## TEXTE DE LECTURE
───

Certaines recherches utilisent les travaux des linguistes. G. Rosolato, C. Wiart et R. Volmat ont classé en deux grandes catégories 857 œuvres faites par 68 malades : les œuvres immédiatement significatives (d'ordre métonymique) et celles dont l'ambiguïté est immédiatement flagrante (d'ordre métaphorique). Contrairement à ce qu'on aurait pu attendre à partir de l'idée que l'on se fait généralement de l'art des malades, l'aspect « métonymique » domine dans les peintures (91,75 p. 100) ; la prédilection des femmes pour cette catégorie est à noter. Les œuvres proprement « métaphoriques » sont rares et se distribuent surtout chez les schizophrènes hommes. On remarquera que les œuvres examinées ainsi étaient produites en ateliers. Sur des œuvres faites en d'autres conditions, les résultats auraient été peut-être radicalement différents.
Préparatoire à des recherches rigoureuses, l'analyse et la mise en cartes perforées des dessins de malades et du dossier clinique de chaque auteur ont été entreprises par le Centre international de documentation concernant les expressions plastiques (C.I.D.E.P., hôpital Sainte-Anne, clinique des maladies mentales et de l'encéphale), sous la direction du docteur Wiart : il s'agit de lire chaque peinture comme une phrase complexe (cf. C. Wiart, Expression picturale et psychopathologie, 1967).
D'autres problèmes enfin sont posés par l'aspect psychothérapeutique de la production artistique. De ce point de vue, l'œuvre joue plusieurs rôles : elle occupe le malade et lui donne l'occasion d'échapper dans une certaine mesure à l'univers hospitalier ; elle l'intègre à un groupe (dans le cas des ateliers) ; elle constitue une demande au médecin ; acceptée par autrui, elle apporte des satisfactions narcissiques et « valorise » des malades fréquemment culpabilisés ; l'œuvre, enfin, met au jour phantasmes et conflits chez des sujets parfois inhibés sur le plan du discours verbalisé. Elle peut jouer un rôle à l'intérieur d'une psychothérapie et les « transferts » s'y traduisent.
On ne saurait donc isoler les œuvres de l'institution psychiatrique et du rapport entre médecin et malade où elles tentent de se situer.
Études psycho-sociologiques de l'environnement et de l'institution psychiatriques, approche sémiologique des œuvres, notions psychanalytiques viennent aussi compliquer et diversifier toute vision de l'art des malades.

───

## JEU DE DONNÉES

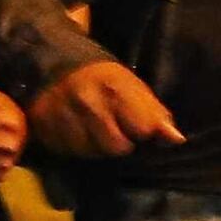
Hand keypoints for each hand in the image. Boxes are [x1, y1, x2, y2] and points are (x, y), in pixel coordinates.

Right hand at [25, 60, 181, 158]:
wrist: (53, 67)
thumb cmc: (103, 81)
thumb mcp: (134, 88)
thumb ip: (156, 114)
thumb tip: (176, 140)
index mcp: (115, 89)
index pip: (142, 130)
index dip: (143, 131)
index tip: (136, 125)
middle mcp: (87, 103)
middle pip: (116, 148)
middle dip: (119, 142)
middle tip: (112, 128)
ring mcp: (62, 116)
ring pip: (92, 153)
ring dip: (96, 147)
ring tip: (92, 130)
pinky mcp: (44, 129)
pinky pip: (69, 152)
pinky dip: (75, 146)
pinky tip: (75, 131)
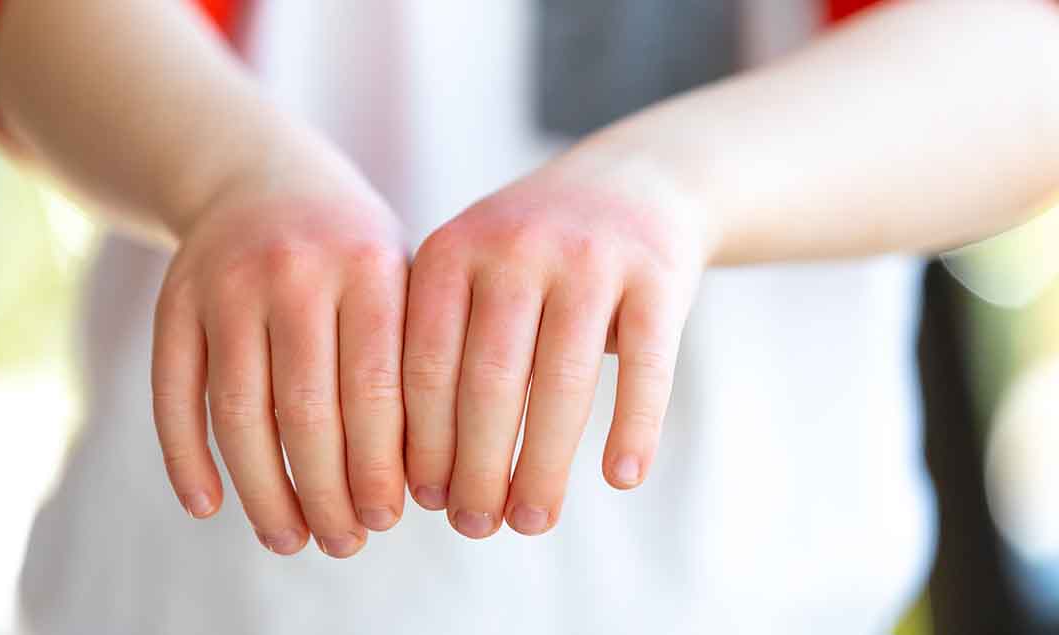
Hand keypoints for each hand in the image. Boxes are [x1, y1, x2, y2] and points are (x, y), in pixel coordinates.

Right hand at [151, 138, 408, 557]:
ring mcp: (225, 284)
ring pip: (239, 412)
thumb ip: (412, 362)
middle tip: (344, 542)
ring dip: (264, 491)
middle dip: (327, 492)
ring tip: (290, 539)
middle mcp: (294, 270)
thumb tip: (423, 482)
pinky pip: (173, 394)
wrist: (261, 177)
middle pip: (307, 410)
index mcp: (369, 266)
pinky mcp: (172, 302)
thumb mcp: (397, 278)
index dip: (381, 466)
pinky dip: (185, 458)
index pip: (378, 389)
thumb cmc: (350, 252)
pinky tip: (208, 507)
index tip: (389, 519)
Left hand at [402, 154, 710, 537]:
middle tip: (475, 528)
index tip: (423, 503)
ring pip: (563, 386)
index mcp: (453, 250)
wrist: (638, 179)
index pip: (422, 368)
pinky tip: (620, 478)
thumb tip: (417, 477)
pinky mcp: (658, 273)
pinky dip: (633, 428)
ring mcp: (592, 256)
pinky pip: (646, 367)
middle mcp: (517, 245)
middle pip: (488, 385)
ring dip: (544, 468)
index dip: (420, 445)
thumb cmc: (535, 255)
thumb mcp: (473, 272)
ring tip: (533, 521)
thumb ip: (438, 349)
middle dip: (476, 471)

───

## TRAVAIL À RÉALISER
Dans le texte sur l'art des malades, combien d'œuvres G. Rosolato, C. Wiart et R. Volmat ont-ils classées, et combien de malades en étaient les auteurs ? Ce matériel provient d'une source distincte du texte.

## SOLUTION DE L'EXERCICE
Ils ont classé 857 œuvres réalisées par 68 malades.